1,800 Office bugs discovered by Microsoft’s “fuzzing botnet”

Distributed Fuzzing Framework is what they call it at Microsoft, and it’s the realization of an idea that originated with one of the software designer engineers of its Access team.

In short, Microsoft used its own idling PCs in every part of the company, connected them all into one “botnet” and threw a massive amount of invalid, unexpected and random data at Office 2010 to test its code.

This resulted in the uncovering of more than 1,800 bugs, but Tom Gallagher, senior security test lead, insists on making sure that people know that this doesn’t mean that all the bugs found were linked to security issues, although he refuses to say how many actual vulnerabilities were discovered during the process.

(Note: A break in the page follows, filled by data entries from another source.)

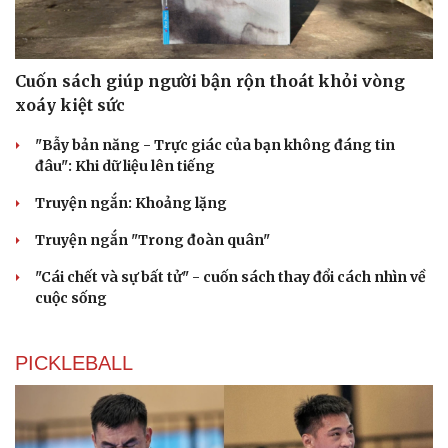
Cuốn sách giúp người bận rộn thoát khỏi vòng
xoáy kiệt sức
"Bẫy bản năng - Trực giác của bạn không đáng tin
đâu": Khi dữ liệu lên tiếng
Truyện ngắn: Khoảng lặng
Truyện ngắn "Trong đoàn quân"
"Cái chết và sự bất tử" - cuốn sách thay đổi cách nhìn về
cuộc sống
PICKLEBALL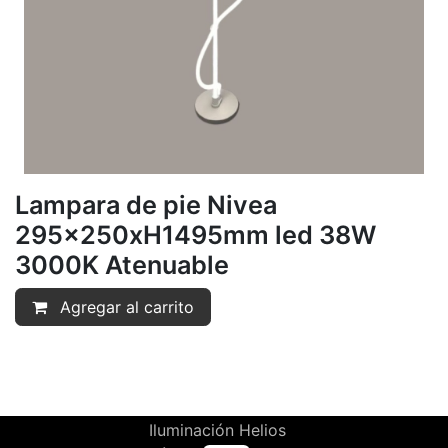
Lampara de pie Nivea
295x250xH1495mm led 38W
3000K Atenuable
Agregar al carrito
Iluminación Helios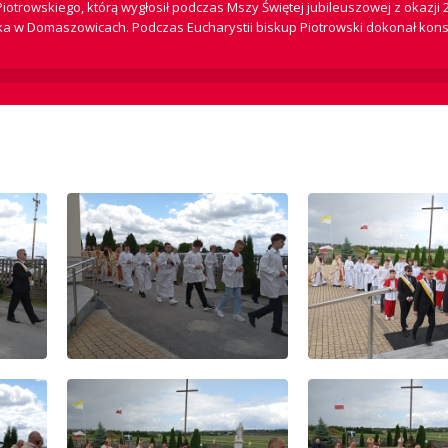
iotrowskiego, którą wygłosił podczas Mszy Świętej jubileuszowej z okazji 2
bka w Domaszowicach. Podczas Eucharystii biskup Piotrowski dokonał kons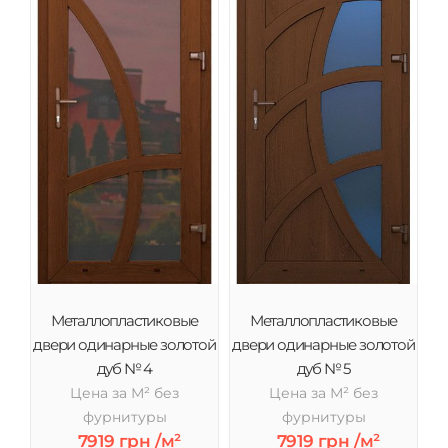
Металлопластиковые
Металлопластиковые
двери одинарные золотой
двери одинарные золотой
дуб № 4
дуб № 5
Цена за М² без
Цена за М² без
фурнитуры
фурнитуры
7919 грн /м²
7919 грн /м²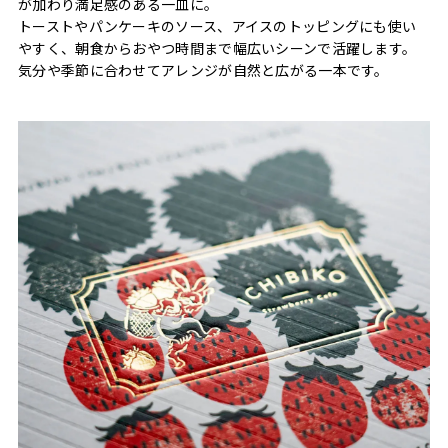
が加わり満足感のある一皿に。
トーストやパンケーキのソース、アイスのトッピングにも使い
やすく、朝食からおやつ時間まで幅広いシーンで活躍します。
気分や季節に合わせてアレンジが自然と広がる一本です。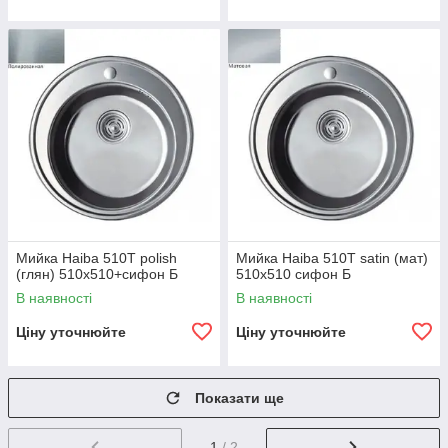
Мийка Haiba 510T polish
Мийка Haiba 510T satin (мат)
(глян) 510x510+сифон Б
510x510 сифон Б
В наявності
В наявності
Ціну уточнюйте
Ціну уточнюйте
Показати ще
1
/ 2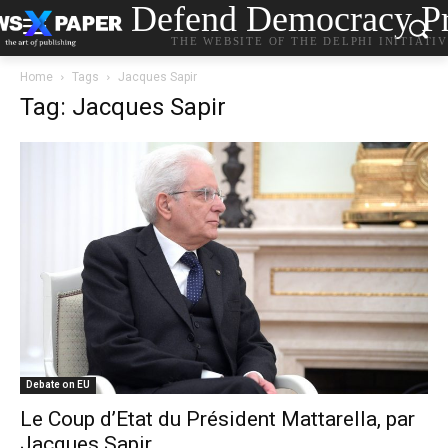
Defend Democracy Pr
THE WEBSITE OF THE DELPHI INITIATI
Home
Tags
Jacques Sapir
Tag: Jacques Sapir
Debate on EU
Le Coup d’Etat du Président Mattarella, par
Jacques Sapir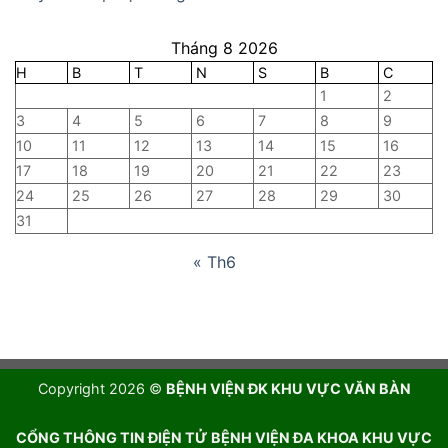
Tháng 8 2026
H
B
T
N
S
B
C
1
2
3
4
5
6
7
8
9
10
11
12
13
14
15
16
17
18
19
20
21
22
23
24
25
26
27
28
29
30
31
« Th6
Copyright 2026 ©
BỆNH VIỆN ĐK KHU VỰC VĂN BÀN
CỔNG THÔNG TIN ĐIỆN TỬ BỆNH VIỆN ĐA KHOA KHU VỰC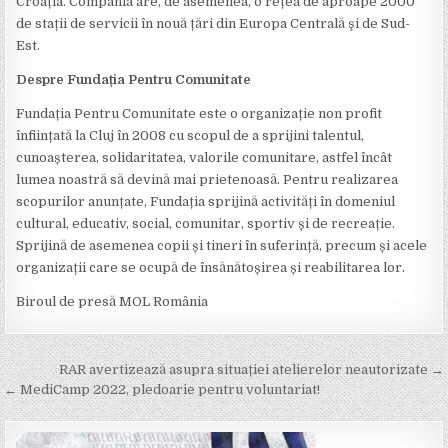
Croația. Compania are, de asemenea, o rețea de aproape 2000
de stații de servicii în nouă țări din Europa Centrală şi de Sud-
Est.
Despre Fundația Pentru Comunitate
Fundația Pentru Comunitate este o organizație non profit
înființată la Cluj în 2008 cu scopul de a sprijini talentul,
cunoașterea, solidaritatea, valorile comunitare, astfel încât
lumea noastră să devină mai prietenoasă. Pentru realizarea
scopurilor anunțate, Fundația sprijină activități în domeniul
cultural, educativ, social, comunitar, sportiv și de recreație.
Sprijină de asemenea copii și tineri în suferință, precum și acele
organizații care se ocupă de însănătoșirea și reabilitarea lor.
Biroul de presă MOL România
Post
RAR avertizează asupra situației atelierelor neautorizate →
navigation
← MediCamp 2022, pledoarie pentru voluntariat!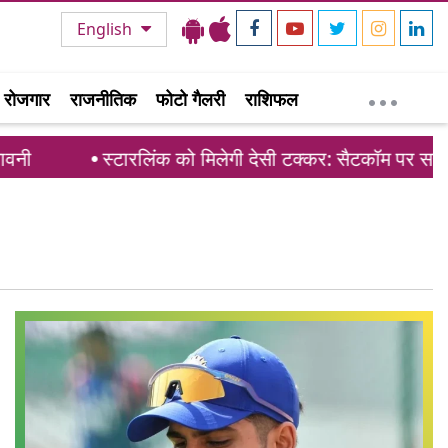
English
रोजगार
राजनीतिक
फोटो गैलरी
राशिफल
ी
स्टारलिंक को मिलेगी देसी टक्कर: सैटकॉम पर सरकार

According to him, this “botnet for fuzzing” has shortened the time required for such testing from days to hours. The client software becomes operative the moment the computer is idle (on weekends and after working hours) and recruits its resources. “We can do 12 million iterations without a lot of effort,” he says. “Set it up, go home, come in on Monday, and we have the results listing all the issues.”

Computerworld reports that so far, SharePoint, MSN client and Fast development teams have also taken advantage of the opportunity to harness the power of this network for testing, but the Windows developmers have yet to try it.

It seems that Microsoft has decided to take a leaf out of Charlie Miller’s book. They listened attentively when he had his presentation on fuzzing techniques at this year’s CanSecWest.

The security of Office 2010 will definitely benefit from this type of testing. Alongside the announced increased flexibility of the file blocker and a new sandbox, it looks like this office suite will really be on another security level altogether. Although, even Gallagher admits that they are not expecting to find EVERY bug in Office 2010.